On that same token, which up and coming horror filmmakers are you looking forward to seeing more from?
Here’s what’s interesting. I now empathize with this. I think the second or third film of any horror director, particularly, the second is the toughest to make. You’ve just done your first film. You’ve gotten the money together from your uncle and your buddies and somehow you made a film. You had one hundred percent control. Nobody was expecting to make a buck on you. Nobody was giving you a time limit. You had three years to do it. You were just making a film. It was your unencumbered vision and it was great.
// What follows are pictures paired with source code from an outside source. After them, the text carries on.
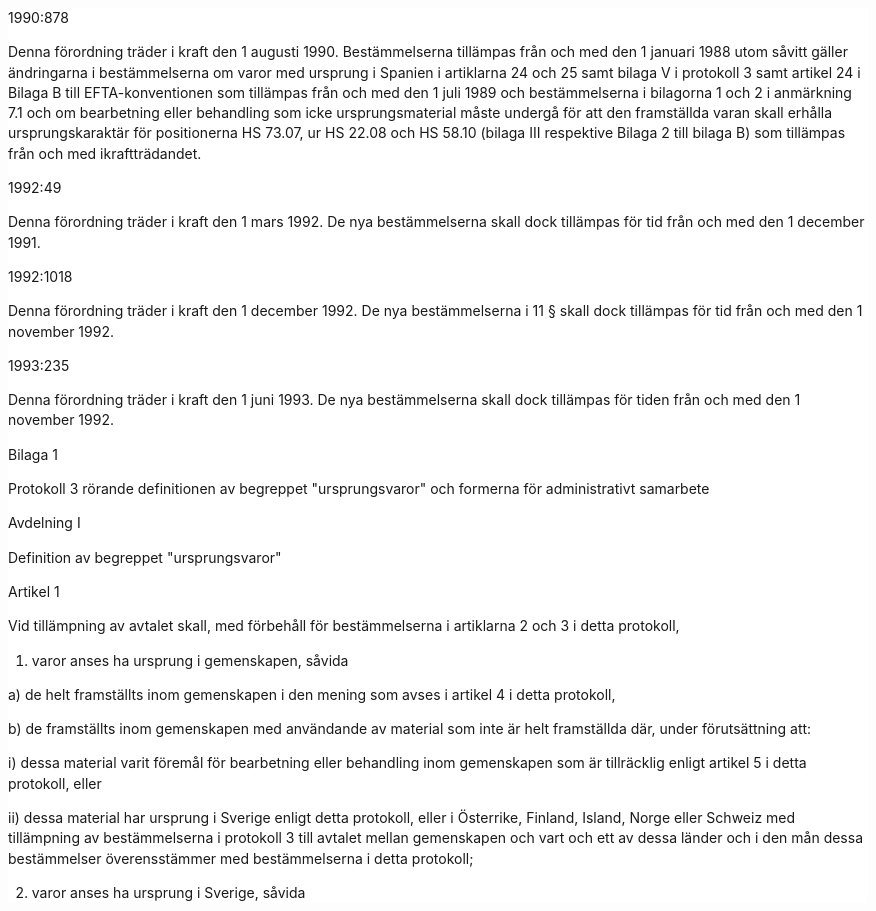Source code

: 1990:878

Denna förordning träder i kraft den 1 augusti 1990. Bestämmelserna
tillämpas från och med den 1 januari 1988 utom såvitt gäller
ändringarna i bestämmelserna om varor med ursprung i Spanien i
artiklarna 24 och 25 samt bilaga V i protokoll 3 samt artikel 24 i
Bilaga B till EFTA-konventionen som tillämpas från och med den 1 juli
1989 och bestämmelserna i bilagorna 1 och 2 i anmärkning 7.1 och om
bearbetning eller behandling som icke ursprungsmaterial måste undergå för
att den framställda varan skall erhålla ursprungskaraktär för positionerna
HS 73.07, ur HS 22.08 och HS 58.10 (bilaga III respektive Bilaga 2 till
bilaga B) som tillämpas från och med ikraftträdandet.

1992:49

Denna förordning träder i kraft den 1 mars 1992. De nya bestämmelserna
skall dock tillämpas för tid från och med den 1 december 1991.

1992:1018

Denna förordning träder i kraft den 1 december 1992. De nya bestämmelserna
i 11 § skall dock tillämpas för tid från och med den 1 november 1992.

1993:235

Denna förordning träder i kraft den 1 juni 1993. De nya bestämmelserna
skall dock tillämpas för tiden från och med den 1 november 1992.

Bilaga 1

Protokoll 3 rörande definitionen av begreppet "ursprungsvaror" och
formerna för administrativt samarbete

Avdelning I

Definition av begreppet "ursprungsvaror"

Artikel 1

Vid tillämpning av avtalet skall, med förbehåll för bestämmelserna i
artiklarna 2 och 3 i detta protokoll,

1. varor anses ha ursprung i gemenskapen, såvida

a) de helt framställts inom gemenskapen i den mening som avses i artikel
4 i detta protokoll,

b) de framställts inom gemenskapen med användande av material som inte
är helt framställda där, under förutsättning att:

i) dessa material varit föremål för bearbetning eller behandling inom
gemenskapen som är tillräcklig enligt artikel 5 i detta protokoll, eller

ii) dessa material har ursprung i Sverige enligt detta protokoll, eller
i Österrike, Finland, Island, Norge eller Schweiz med tillämpning av
bestämmelserna i protokoll 3 till avtalet mellan gemenskapen och vart
och ett av dessa länder och i den mån dessa bestämmelser överensstämmer
med bestämmelserna i detta protokoll;

2. varor anses ha ursprung i Sverige, såvida
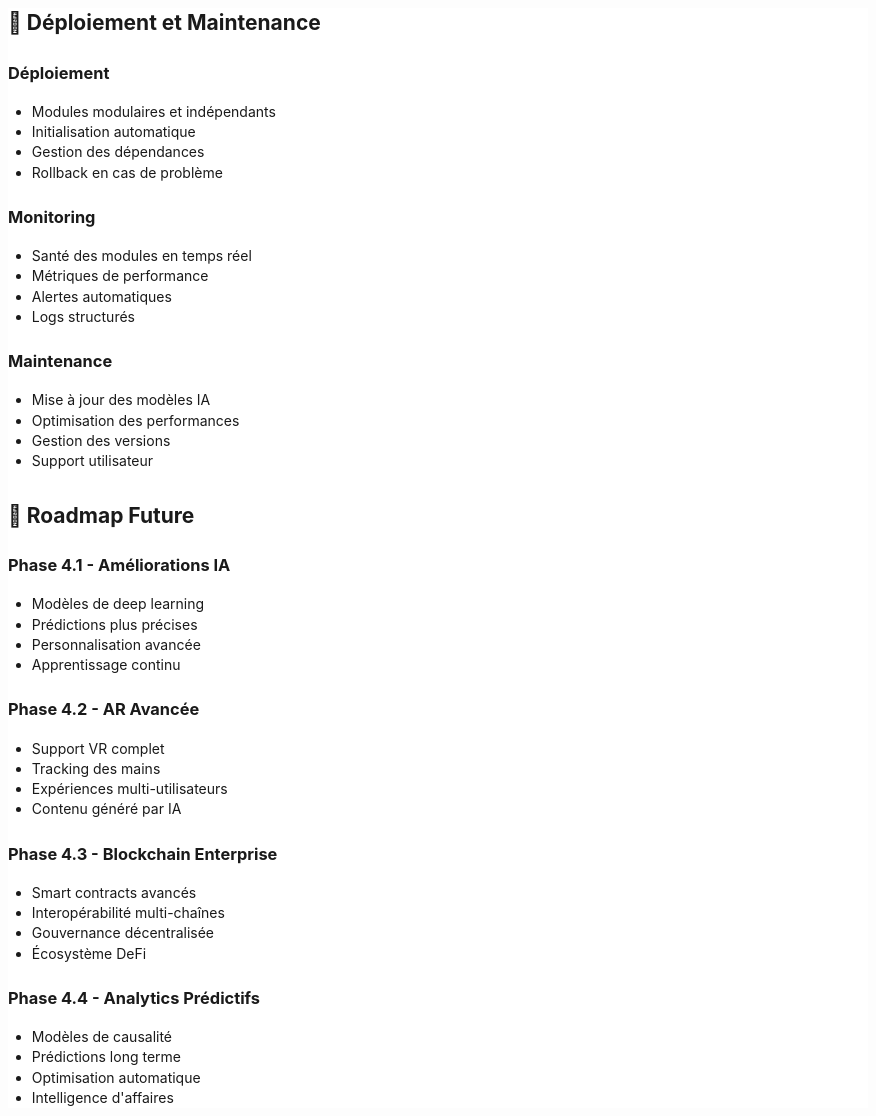 ## 🚀 Déploiement et Maintenance

### **Déploiement**

- Modules modulaires et indépendants
- Initialisation automatique
- Gestion des dépendances
- Rollback en cas de problème

### **Monitoring**

- Santé des modules en temps réel
- Métriques de performance
- Alertes automatiques
- Logs structurés

### **Maintenance**

- Mise à jour des modèles IA
- Optimisation des performances
- Gestion des versions
- Support utilisateur

## 🔮 Roadmap Future

### **Phase 4.1 - Améliorations IA**

- Modèles de deep learning
- Prédictions plus précises
- Personnalisation avancée
- Apprentissage continu

### **Phase 4.2 - AR Avancée**

- Support VR complet
- Tracking des mains
- Expériences multi-utilisateurs
- Contenu généré par IA

### **Phase 4.3 - Blockchain Enterprise**

- Smart contracts avancés
- Interopérabilité multi-chaînes
- Gouvernance décentralisée
- Écosystème DeFi

### **Phase 4.4 - Analytics Prédictifs**

- Modèles de causalité
- Prédictions long terme
- Optimisation automatique
- Intelligence d'affaires
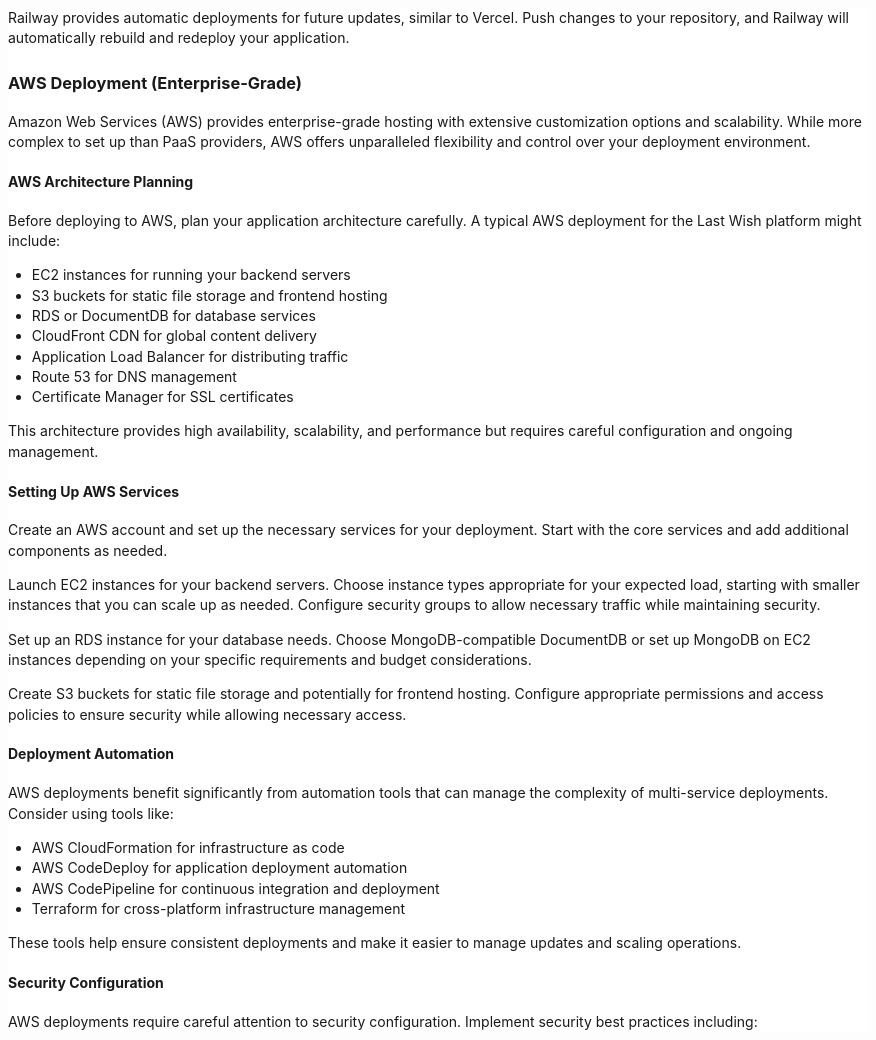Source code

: Railway provides automatic deployments for future updates, similar to Vercel. Push changes to your repository, and Railway will automatically rebuild and redeploy your application.

### AWS Deployment (Enterprise-Grade)

Amazon Web Services (AWS) provides enterprise-grade hosting with extensive customization options and scalability. While more complex to set up than PaaS providers, AWS offers unparalleled flexibility and control over your deployment environment.

#### AWS Architecture Planning

Before deploying to AWS, plan your application architecture carefully. A typical AWS deployment for the Last Wish platform might include:

- EC2 instances for running your backend servers
- S3 buckets for static file storage and frontend hosting
- RDS or DocumentDB for database services
- CloudFront CDN for global content delivery
- Application Load Balancer for distributing traffic
- Route 53 for DNS management
- Certificate Manager for SSL certificates

This architecture provides high availability, scalability, and performance but requires careful configuration and ongoing management.

#### Setting Up AWS Services

Create an AWS account and set up the necessary services for your deployment. Start with the core services and add additional components as needed.

Launch EC2 instances for your backend servers. Choose instance types appropriate for your expected load, starting with smaller instances that you can scale up as needed. Configure security groups to allow necessary traffic while maintaining security.

Set up an RDS instance for your database needs. Choose MongoDB-compatible DocumentDB or set up MongoDB on EC2 instances depending on your specific requirements and budget considerations.

Create S3 buckets for static file storage and potentially for frontend hosting. Configure appropriate permissions and access policies to ensure security while allowing necessary access.

#### Deployment Automation

AWS deployments benefit significantly from automation tools that can manage the complexity of multi-service deployments. Consider using tools like:

- AWS CloudFormation for infrastructure as code
- AWS CodeDeploy for application deployment automation
- AWS CodePipeline for continuous integration and deployment
- Terraform for cross-platform infrastructure management

These tools help ensure consistent deployments and make it easier to manage updates and scaling operations.

#### Security Configuration

AWS deployments require careful attention to security configuration. Implement security best practices including:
Guys like Lucky McKee, Adam Green, Rodrigo Cortes and Ti West. All these guys did an incredible job with that first film. Then when they get an agent and their agent slam dunks them in to a studio film, all of a sudden, there are more cooks in the kitchen. That next work isn’t necessarily indicative of all the potential that they have shown in their first film. It’s very hard to evaluate what they’ve produced that second time around. It’s very difficult to say who the new up and coming directors are, because a lot of times they get marginalized as soon as they score with their first major hit. The exception to that are foreign filmmakers. Guys coming out of Mexico or Spain who are outside of the studio system have more freedom to explore narrative and explore different things. You may get four, five, or six films under your belt and really build a name for yourself before you do a studio film and get plugged in to the cookie cutter mentality. That’s not to say that foreign directors are better than American directors. But, they weren’t marginalized until later on in their careers. I didn’t really answer your question, but it’s hard to evaluate based on a limited amount of work. I think you can see who the future stars are if they are given creative control. I didn’t totally love where THE INNKEEPERS went, but I love the director. I saw RED LIGHTS at Sundance. I was pretty disappointed with Rodrigo Cortes, but he’s still my very favorite director, right now. I will give him a couple of misses, because I loved BURIED so much. I don’t know who was with him in the editing room for that film.